The new tablet leading the Second Exodus


« The Message is the Message »

Painting workhops Italy June 2016
The Crossing of the Red Sea by John Rogers Herbert, 344.4 x 633. cm, oil on paper and canvas, Gallery of Victoria, Melbourne.

The other day, while giving a lecture to my students in an important North American museum, I said that if they wanted to be successful artists, knowledge is key and, of course, I quote the eternal quote “knowledge is power”. Information being knowledge, I said that today we live in a world of over-information and, of course Marshal McLuhan came to my mind when I quoted the classic “The medium is the message”. Since most of my group of students were born around 1995, they have never heard those now overstated quotes which are even more actual today considering the ubiquity of Internet. But, most of us have never heard “the message is the message”, five words written by the French philosopher Régis Debray in the early 90s, maybe so demoralised by the fact that the previous famous quote was written by a Canadian intellectual… here Debray being victim of French chauvinism. What does Debray mean by “the message is the message”? In a world of bountiful information, the philosopher asks: what makes a message worthwhile to be transported by some kind of medium? How does society decide on which particular message to be transported? What piece of information should go on the air, in a newspaper?

Applying this concept to art, in a world of ever-increasing visual artists, what makes a work of art worthwhile to be transported by a vehicle of some kind, may it be a gallery, a museum, a periodical, a Web site, across societies over a given time period? In a nutshell, the answer would be the following: an innovative message, a simple message, a positive message, a hopeful message; a message that binds us all by its clarity. Debray demonstrates his point by asking, how come the Christian message managed to be as popular today as 2000 years ago… without the mass-media tools we have today? It is a message that travel “easily” because of its hopeful and simple content.
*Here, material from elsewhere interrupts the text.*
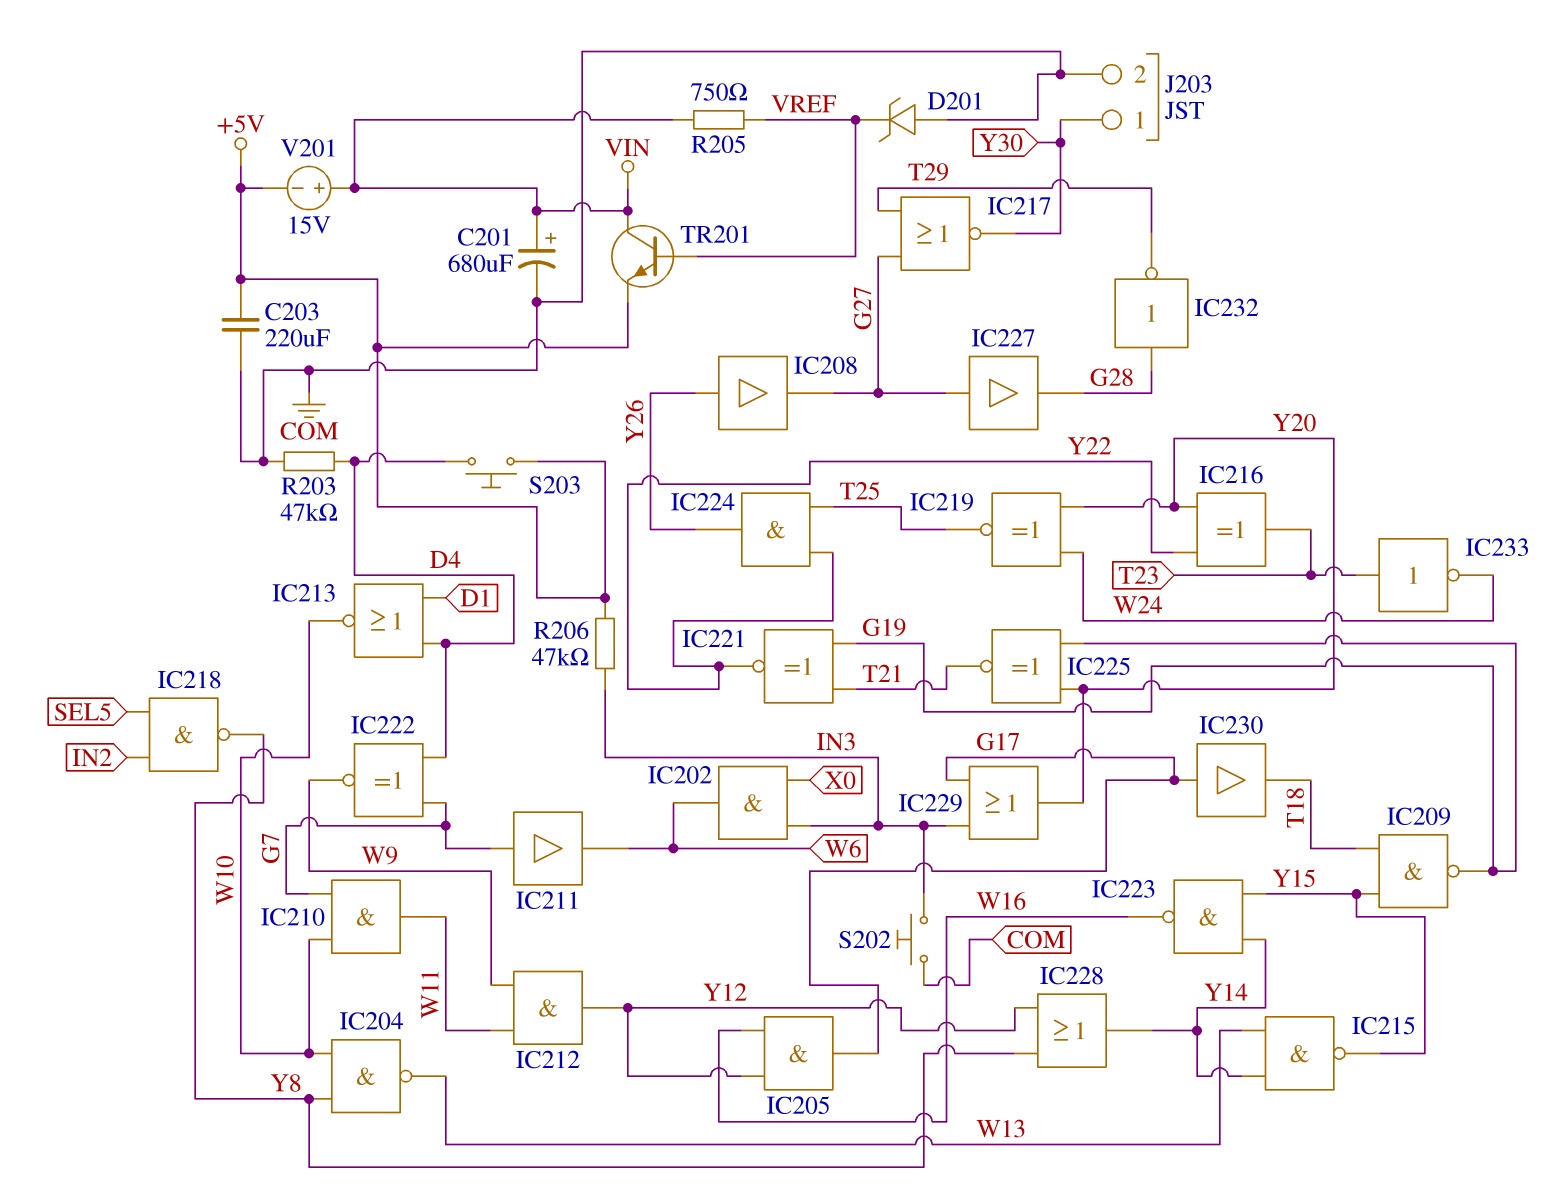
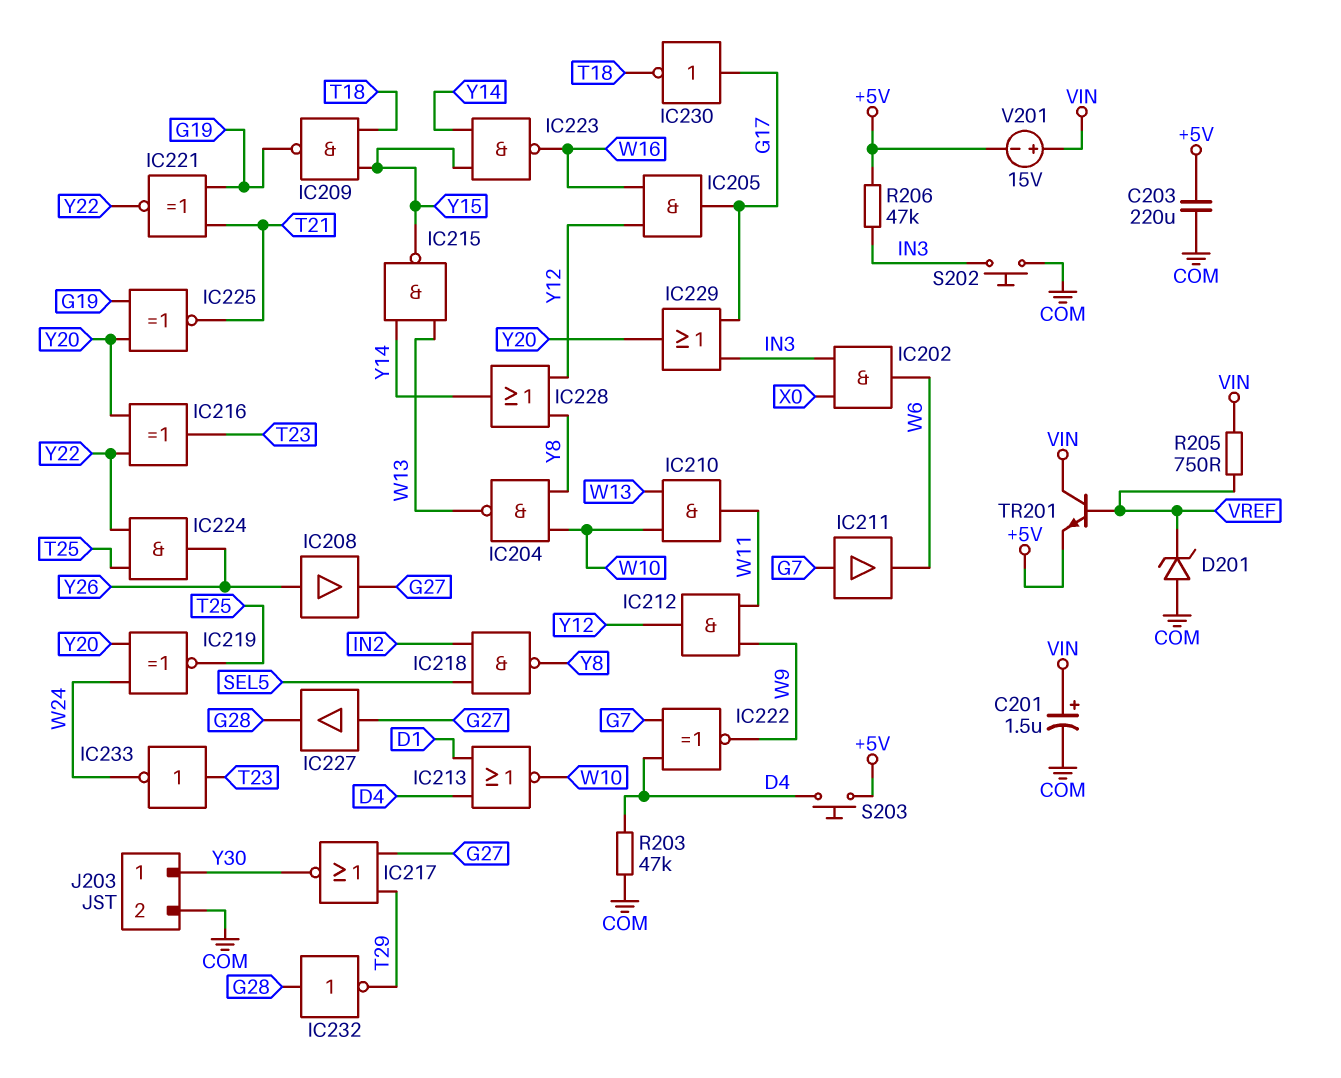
C201: 680uF (plus VIN, minus COM) -> 1.5uF (plus VIN, minus COM)
IC210: AND (in G7, in W10, out W11) -> AND (in W10, in W13, out W11)
IC230: buffer (in G17, out T18) -> NOT (in G17, out T18)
Now let’s examine this in the course of today’s immigration crisis happening in in the Middle East: a Second Exodus. Just like the educated and powerful Moses who left Egypt with thousands of Israelites lured by a message of hope, the thousands young bilingual Syrians have their cell phones in waterproof pouches around their necks. In these phones: knowledge, power. They cross vast stretches of water with the help of GPS, WhatsApp, Twitter and Viber, just like Moses arriving at the Red Sea who used his long wooden staff to procure safety to his people: he parted the Sea with it. On a dinghy raft, there is at least one person with everything is needed on his cell phone and of course he is the one to follow when all will be reaching the Greek shores. He is the powerful one with all the knowledge safe in his phone or electronic tablet, Moses’ tablet. “When they arrive, they know exactly where they have to go, who they have to talk to. They know what to buy,” says an official with the United Nations High Commissioner for Refugees. “Facebook indeed is playing an incredible role.” Just like the message which was written on Moses’ tablets, the message which belongs to the cell phone carried a message of hope, optimism, making sure that everyone would be safe. Not only the message was simple (but heavy in consequences), but was also carried by very light tools, the cell phone or tablets. Let’s not forget that Moses was able to hold the tablets in his arms.

To conclude, I am going back to my students. A painting will be undoubtedly transported by a mean of transportation which corresponds to the quality of the painting, meaning that a knowledgeable painting will be transported by powerful vehicle and consequently will go far. Though, a weak painting will be transported by a fragile vehicle and will not reach great distances. A powerful painting conveys a new message, bears new shapes and binds us all since we are able as a collective group to easily understand it. Now my students are ready. They know. They have to make a conscious choice, a Nietzschean choice: to do a powerful or weak painting and live the consequences that will come with this decision. That is our second dinner topic of our painting workshop Studio Italia happening at this very moment in Tuscany, Italy.